Source text »
---

Trying to get a grasp on the violence is difficult. Statistics showing the sort of crimes committed by Native people simply aren't kept by the RCMP, says Statistical Services NCO George Lensen. In addition, Statistics Canada, although it has a census specifically for Natives, has nothing on violent crimes. Prisoners are not included in the census.

But there are a few clues to dealing with this very complex problem. Information is kept on Native mortality; the means and rate of death. As well, some data is kept on the number of Indians in Federal and Provincial jails - but not as much is known about why they're in there.

A young Native mother, not more than 19, talks of how she was sent to jail for not paying the fine for a minor alcohol-related offence. She was given the option of working a minimum number of hours in the community instead of having to serve her term, but she turned down the suggestion.

As far as she could see it, her child would be taken care of free during the 30 days imprisonment. On the other hand, she would have to pay for child care during the hours of community work, a luxury she could not afford. Obviously, it was more sense to sit in jail than do the community work.

---

Listed records »
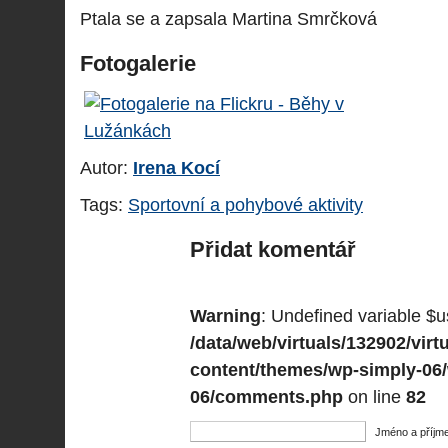
Ptala se a zapsala Martina Smrčková
Fotogalerie
Autor:
Irena Kocí
Tags:
Sportovní a pohybové aktivity
Přidat komentář
Warning
: Undefined variable $u
/data/web/virtuals/132902/vi
content/themes/wp-simply-06
06/comments.php
on line
82
Jméno a příjme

---

What to do »
1) List each kind of information about Native people that the passage on Native violence says is kept.
2) Translate into French this sentence from the passage on Native violence: "As far as she could see it, her child would be taken care of free during the 30 days imprisonment."

Your responses »
1)
- A census specifically for Natives, kept by Statistics Canada
- Information on Native mortality, covering the means and rate of death
- Some data on the number of Indians in Federal and Provincial jails

2) À ses yeux, son enfant serait pris en charge gratuitement pendant les 30 jours d'emprisonnement.